The author concludes that, “Over-emphasis on global warming in relation to malaria misses the mark on the immediate need to address persistent socio-economic and political factors which drive malaria transmission”.

It is unusual to see such balanced and well-informed discussion in the “popular” media. More scientists should write like this.

Comments

  1. Musa Mustapha Dogara Says:

    In as much as i agreed with submission of Dr, Akpogheneta on the need to adress the immidiate mobidity and motality caused by malaria there is need to focus on the relationship between climate change and malaria. This is because some of us residing in sub-saharan Africa, specifically in Kano State, Nigeria have been witnessing erratic rainfall regime, severe hot season and of course severe cold season(Harmattan)for over a period of three years now. This period has also witnessed higher incidence of malaria.What could have been largely responsible for this, if not climate change?

  2. Brian E. Foster Says:

    Regardless of the cause the one point that most people miss when talking about climate is that we have to be prepared for change. It is pure human fantasy to assume that the Earth today is some sort of steady state system that is supposed to remain exactly as it is. Ocean levels will change and coastlines along with it.
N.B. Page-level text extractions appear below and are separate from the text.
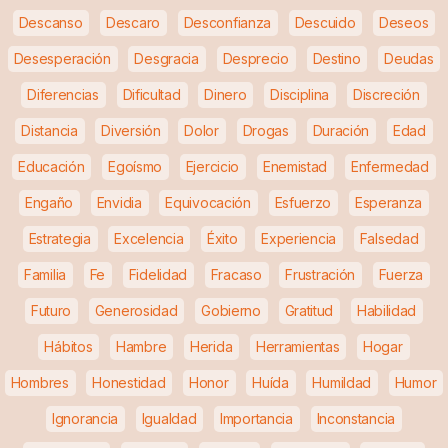
Descanso
Descaro
Desconfianza
Descuido
Deseos
Desesperación
Desgracia
Desprecio
Destino
Deudas
Diferencias
Dificultad
Dinero
Disciplina
Discreción
Distancia
Diversión
Dolor
Drogas
Duración
Edad
Educación
Egoísmo
Ejercicio
Enemistad
Enfermedad
Engaño
Envidia
Equivocación
Esfuerzo
Esperanza
Estrategia
Excelencia
Éxito
Experiencia
Falsedad
Familia
Fe
Fidelidad
Fracaso
Frustración
Fuerza
Futuro
Generosidad
Gobierno
Gratitud
Habilidad
Hábitos
Hambre
Herida
Herramientas
Hogar
Hombres
Honestidad
Honor
Huída
Humildad
Humor
Ignorancia
Igualdad
Importancia
Inconstancia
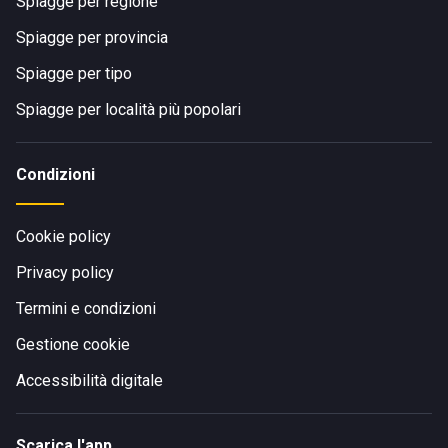
Spiagge per regione
Spiagge per provincia
Spiagge per tipo
Spiagge per località più popolari
Condizioni
Cookie policy
Privacy policy
Termini e condizioni
Gestione cookie
Accessibilità digitale
Scarica l'app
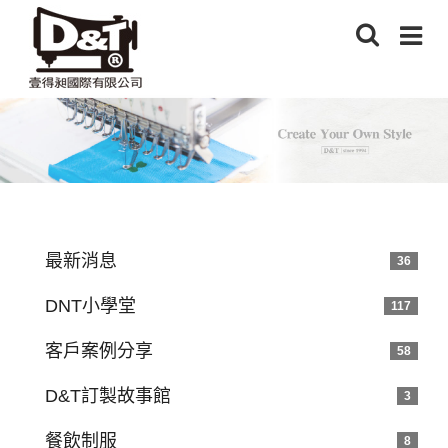
最新消息
36
DNT小學堂
117
客戶案例分享
58
D&T訂製故事館
3
餐飲制服
8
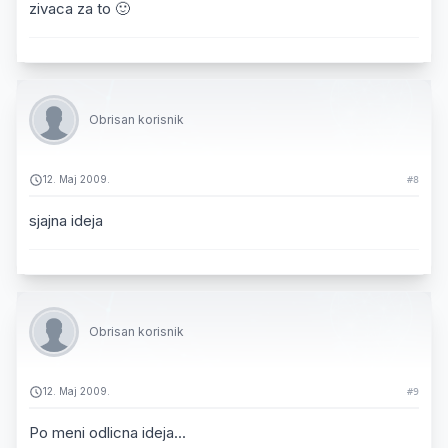
zivaca za to 🙂
Obrisan korisnik
12. Maj 2009.
#8
sjajna ideja
Obrisan korisnik
12. Maj 2009.
#9
Po meni odlicna ideja...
Rain belts will shift (North Africa used to be the bread basket of the Roman Empire before the Sahara ate it) and glaciers will flow and retreat. Nearly all the ideas in the climate debate are built on the false supposition that the climate that supports the current geopolitical state is the norm. Let’s quit trying to find someone to blame and figure out how to deal with change that will come regardless of whose fault it is.